Religion is one of the most common “consensualities” humans adopt early on in life. God feels real and present to many people not only because humans are neurologically wired for spiritual-feeling experiences, but because those experiences are defined and given meaning by the religious symbols and interpretations of those symbols that are carefully “woven [into] the material world around us.” (Harari) In the United States we see this done with the Christian faith better than any other. One need look only as far as the money in one’s wallet or the Pledge of Allegiance or Constitution to see that the imagined order (in this case the Christian tradition) is being sustained through its ubiquity in American society and its paraphernalia.

Harari asks: “How do you cause people to believe in an imagined order?… first you never admit that the order is imagined. You always insist that the order sustaining society is an objective reality created by the great gods or by the laws of nature … you constantly remind [people] of the imagined order which is incorporated into anything and everything [such as] fairy tails, dramas, paintings, songs, etiquette, political propaganda, architecture, recipes, and fashions.” (p.112–113) He continues by saying that “though the imagined order exists only in our minds, it can be woven in the material reality around us.” Through sustained and repeated exposure to what Berger calls a “plausibility structure” (structures of meaning) humans take part in both the creation of culture and being created by culture. According to Berger, culture is a two-way process.

_ _ _ _

• TASK PROMPT: Update the passage on religion as an imagined order, starting with "Religion is one" and going on through "and its paraphernalia.", so that "imagined order" becomes "shared fiction" everywhere it occurs.

_ _ _ _

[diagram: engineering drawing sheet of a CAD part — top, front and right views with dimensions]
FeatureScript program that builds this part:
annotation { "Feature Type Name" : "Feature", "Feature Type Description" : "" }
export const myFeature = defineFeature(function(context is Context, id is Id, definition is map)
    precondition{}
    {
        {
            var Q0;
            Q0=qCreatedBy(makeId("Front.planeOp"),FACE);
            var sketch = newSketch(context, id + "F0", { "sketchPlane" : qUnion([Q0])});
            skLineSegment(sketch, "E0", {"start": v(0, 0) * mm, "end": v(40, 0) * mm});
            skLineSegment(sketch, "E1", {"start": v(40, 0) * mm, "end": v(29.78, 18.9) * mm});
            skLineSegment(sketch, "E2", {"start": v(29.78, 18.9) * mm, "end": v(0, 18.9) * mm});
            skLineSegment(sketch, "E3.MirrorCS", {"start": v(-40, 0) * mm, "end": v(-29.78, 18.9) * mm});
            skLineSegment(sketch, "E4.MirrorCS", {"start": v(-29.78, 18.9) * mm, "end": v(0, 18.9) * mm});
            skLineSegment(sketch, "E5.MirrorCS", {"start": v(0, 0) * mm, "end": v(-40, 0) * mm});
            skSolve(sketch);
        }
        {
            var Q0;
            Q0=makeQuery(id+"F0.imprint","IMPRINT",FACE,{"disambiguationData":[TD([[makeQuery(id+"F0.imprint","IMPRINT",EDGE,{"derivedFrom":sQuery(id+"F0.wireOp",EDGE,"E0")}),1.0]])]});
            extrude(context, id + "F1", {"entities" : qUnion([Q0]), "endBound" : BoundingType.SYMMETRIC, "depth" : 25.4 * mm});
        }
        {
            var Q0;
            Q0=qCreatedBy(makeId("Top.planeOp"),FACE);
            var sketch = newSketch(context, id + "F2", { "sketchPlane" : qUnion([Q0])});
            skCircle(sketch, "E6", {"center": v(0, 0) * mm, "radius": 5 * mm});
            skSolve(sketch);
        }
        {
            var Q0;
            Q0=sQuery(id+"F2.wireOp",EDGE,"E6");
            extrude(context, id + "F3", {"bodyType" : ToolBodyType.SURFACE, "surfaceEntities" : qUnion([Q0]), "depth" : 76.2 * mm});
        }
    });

_ _ _ _

• RESULT OF THE EXERCISE:
Religion is one of the most common “consensualities” humans adopt early on in life. God feels real and present to many people not only because humans are neurologically wired for spiritual-feeling experiences, but because those experiences are defined and given meaning by the religious symbols and interpretations of those symbols that are carefully “woven [into] the material world around us.” (Harari) In the United States we see this done with the Christian faith better than any other. One need look only as far as the money in one’s wallet or the Pledge of Allegiance or Constitution to see that the shared fiction (in this case the Christian tradition) is being sustained through its ubiquity in American society and its paraphernalia.